3. “The Movie Press’ Oscar Obsession Is Ruining Fall Film Festivals for Everyone.” Flavorwire’s Jason Bailey calls bullshit on the bullshit.
“Today marks the kick-off of the Toronto International Film Festival, a massive ten-day orgy of movies big and small from all over the world. It follows last weekend’s Telluride Film Festival, a cozier but no lower-profile Colorado gathering of film lovers, film critics, and filmmakers. Your film editor, sadly, was/is at neither (Kickstarter for next year forthcoming). But I’ve been reading about them for decades, most often (and earliest) from the pen of Roger Ebert, who called Telluride ’one of the best experiences a film lover can have,’ and dubbed Toronto ’the world’s top festival for—well, for moviegoers.’ He wrote those words in 1999 and 1998, respectively, and I get the feeling the focus of these festivals has changed quite a bit in the years since.
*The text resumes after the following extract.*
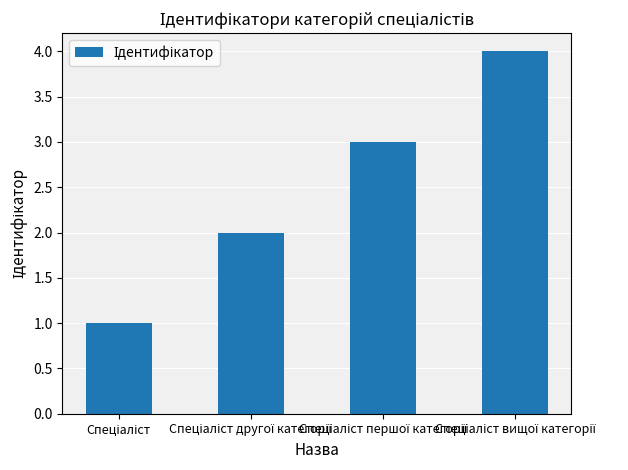

What is the difference between the maximum and minimum values?

3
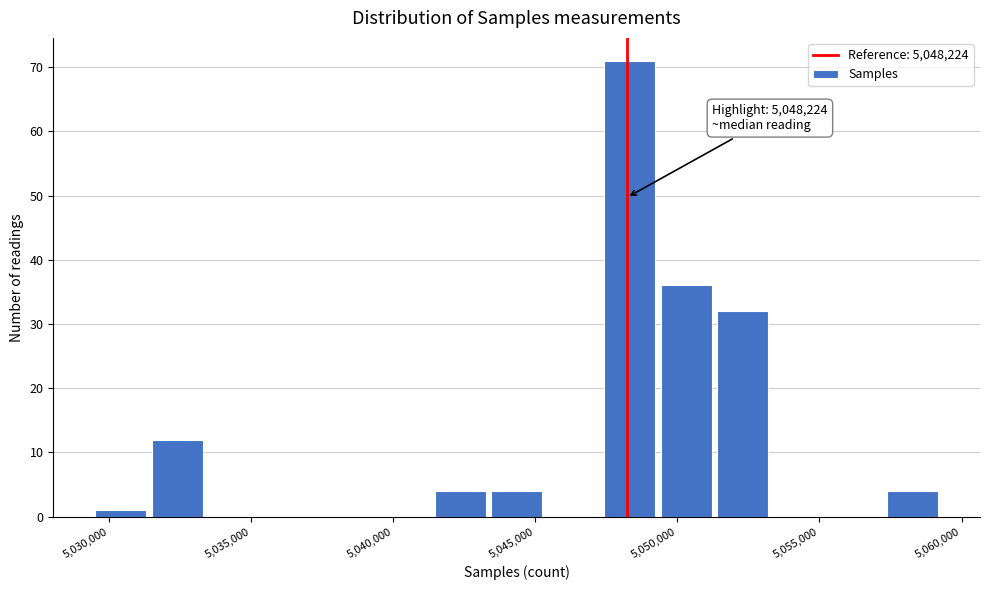

Around what value on the x-axis is the tallest bar? Give the approximate position of its centre, as read against the axis.

5048500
Maybe they’re still prized destinations for film lovers, but just about all I’m reading out of them are dispatches on what each new premiere does to next year’s Oscar race. At risk of putting too fine a point on it, who gives a shit?”
4. “TIFF 2014. TF WVLNTS (or TIFF Wavelengths For Those Who Don’t Have the Time).” For Mubi, Michael Sicinski on the Wavelengths sections of the 2014 Toronto International Film Festival.
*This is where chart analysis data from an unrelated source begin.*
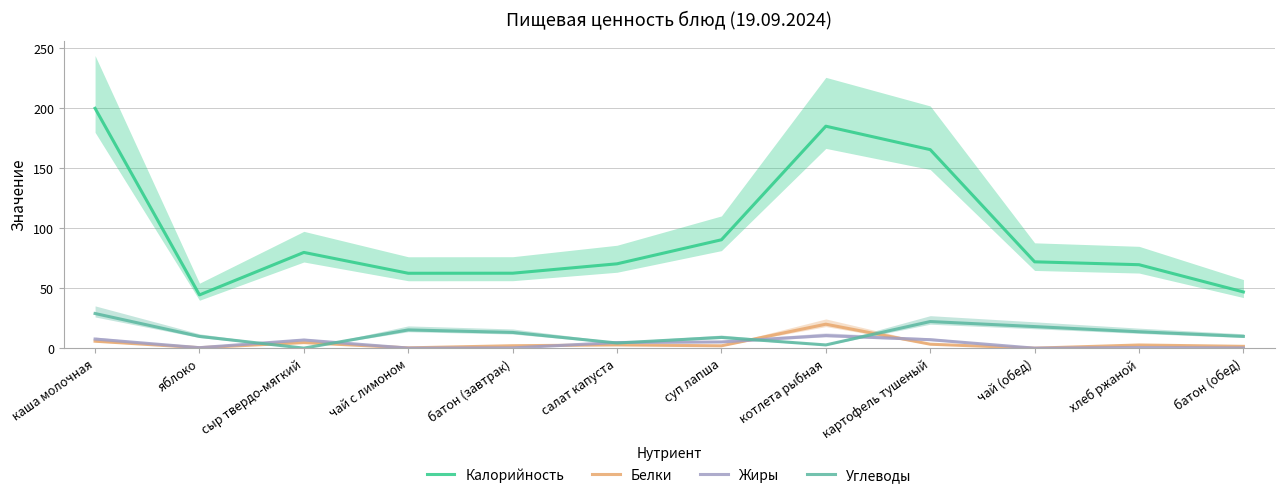

What are all the series names shown in the legend?

Калорийность, Белки, Жиры, Углеводы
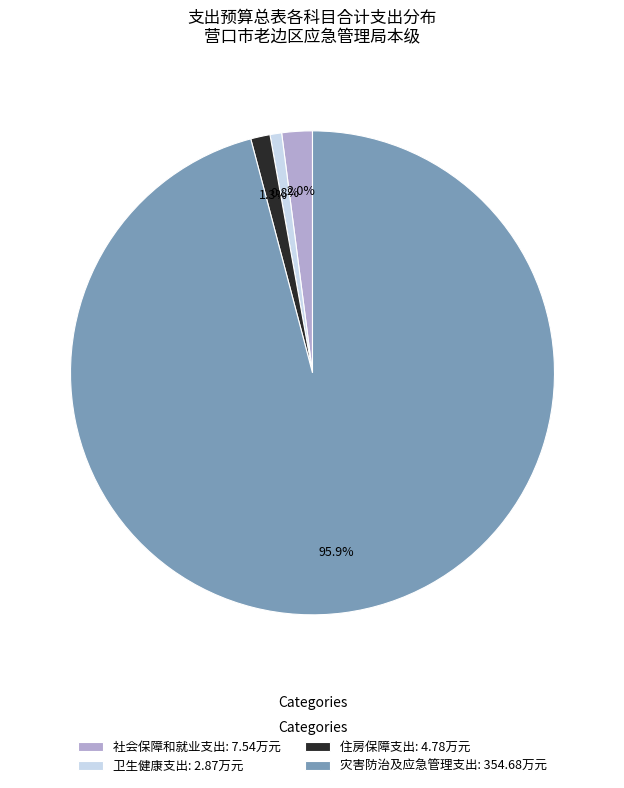

Is there a majority slice in this chart?

Yes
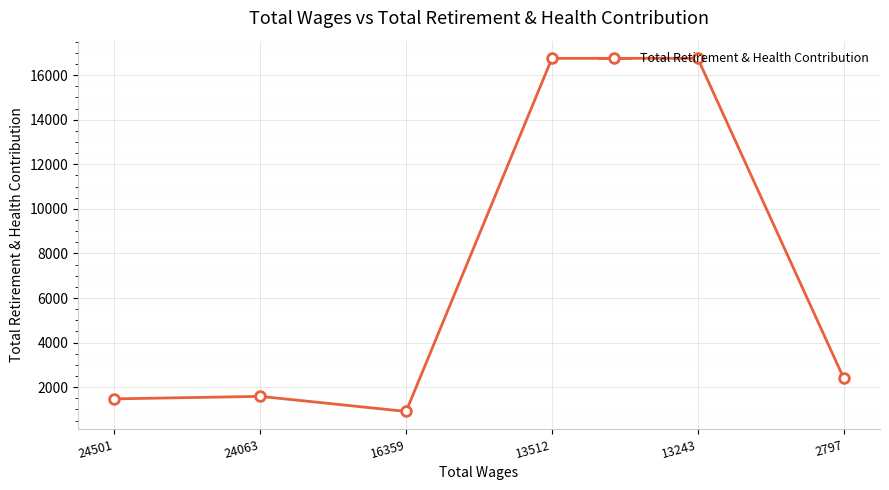

What is the value of the 2nd point from the left?

1588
“When I last checked in with the very talented Basma Alsharif, she has just made the extremely challenging but ultimately rational experimental essay Farther Than The Eye Can See. Now she’s collaborating with that troublemaker Ben Russell, and sure enough, she’s made a full-on head-trip film, complete with flashing colors, endless lens flares, and churning, vibrating noises that lull the ear into a hypnotic trance. It’s also a work that engages with movement and landscape, particularly as pushed to the bounds of cinematic inscription. That is, in articulating multiple spaces (Gaza, Malta, Greece —all undergoing their own unique forms of crisis) with pure light and sound which overwhelm our ability to make sensory distinctions, Alsharif gets at a frequently untapped but parallel part of our nerve centers, where fear and desire, pleasure and pain, get mixed up into the raw experience of being overpowered. With a tip of the hat to Malcolm Le Grice’s classic Berlin Horse, this film combines and collides the inner and outer worlds, demanding that we adjust our concept of the profilmic event on a moment-by-moment basis (first the sun and sky, then the artificial light of chromatic blitz). If you’re really going to sleep, you’d better sleep furiously.”
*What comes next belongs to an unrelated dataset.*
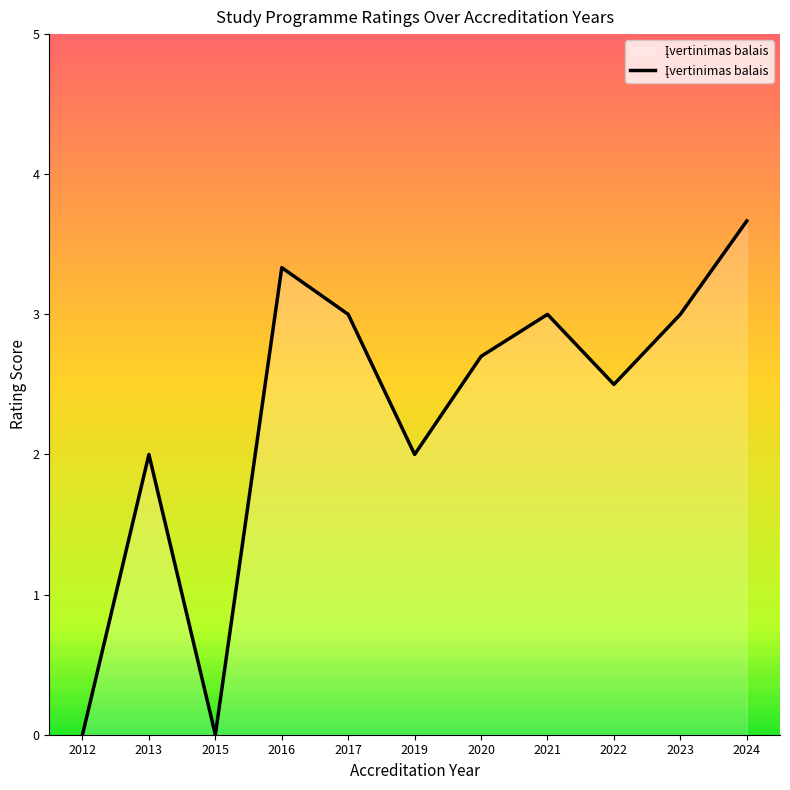

What is the approximate value at 2016?

3.3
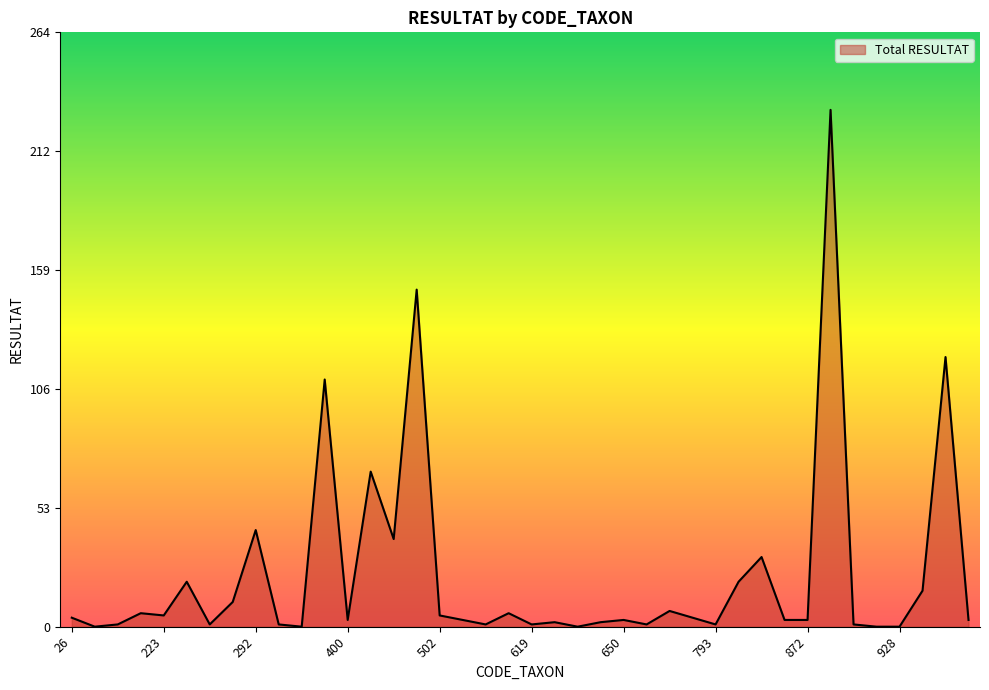

What is the difference between the maximum and minimum values?

230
5. “R.I.P. Donatas Banionis, star of Solaris.” An obituary by Ignatiy Vishnevetsky.
” The next year, Banionis played what would become his most famous role: Kris Kelvin, the ambiguously rational protagonist of Solaris. Like Roman Polanski’s Chinatown, Solaris owes much of its immersive power to the fact that it almost never leaves its main character’s point of view. Kelvin—a widower who has abandoned his family on Earth to travel to a remote space station—is as much a detective as a scientist, trying to parse out what led one of his colleagues to commit suicide while experiencing mysterious phenomena that seem to emanate from the planet the station orbits. Extended scenes of Kelvin watching video recordings replace flashbacks, and shots are composed around tantalizing, half-open doors. Because of his Lithuanian accent, Banionis’ voice was dubbed over by a Russian actor; however, as Kelvin is above all an observer, it’s Banionis’ physical presence––namely his sad, intense stare—that carries the film along.”